The killing of Oseguera Cervantes, or "El Mencho" was a major blow to Mexico's most powerful criminal enterprise. But experts and some in communities like Guajes de Ayala worry it could fuel more violence if other criminal groups make violent power grabs or if rival factions of CJNG war for control.
One Marine captain in Guerrero, who spoke on condition of anonymity out of security concerns, said his forces were “preparing for a possible reorganization of these groups.” He added Mexican forces haven't abandoned communities like Guajes de Ayala, and respond to calls for help from rural areas.
‘A place of silence’
The villages in Guajes de Ayala have become ghost towns filled with vacant homes of people too scared to return.
Marisela Mojica, Domínguez’s mother, sent six of her children and grandchildren away after her daughter was kidnapped by people claiming to be the Nueva Familia Michoacana.
“If they come to kill us all, I want one of us to still be alive,” she said.
Mojica said she hasn’t seen her family in six years or met two grandchildren born after the family fled. She doesn’t know if she ever will.

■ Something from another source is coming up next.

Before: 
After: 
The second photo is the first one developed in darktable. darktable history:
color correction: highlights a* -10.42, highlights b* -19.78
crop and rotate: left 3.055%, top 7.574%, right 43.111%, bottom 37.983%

Teachers too scared to cross from one criminal group’s territory to another stopped coming to classes in October, leaving schools abandoned. Government medical clinics have shuttered.
Hernández counts the abandoned homes left in ruins as he and his gunmen drive out to patrol the rolling peaks and valleys enveloping them.
“These mountains are a place of silence,” he said. “You have no voice, and no one hears you.”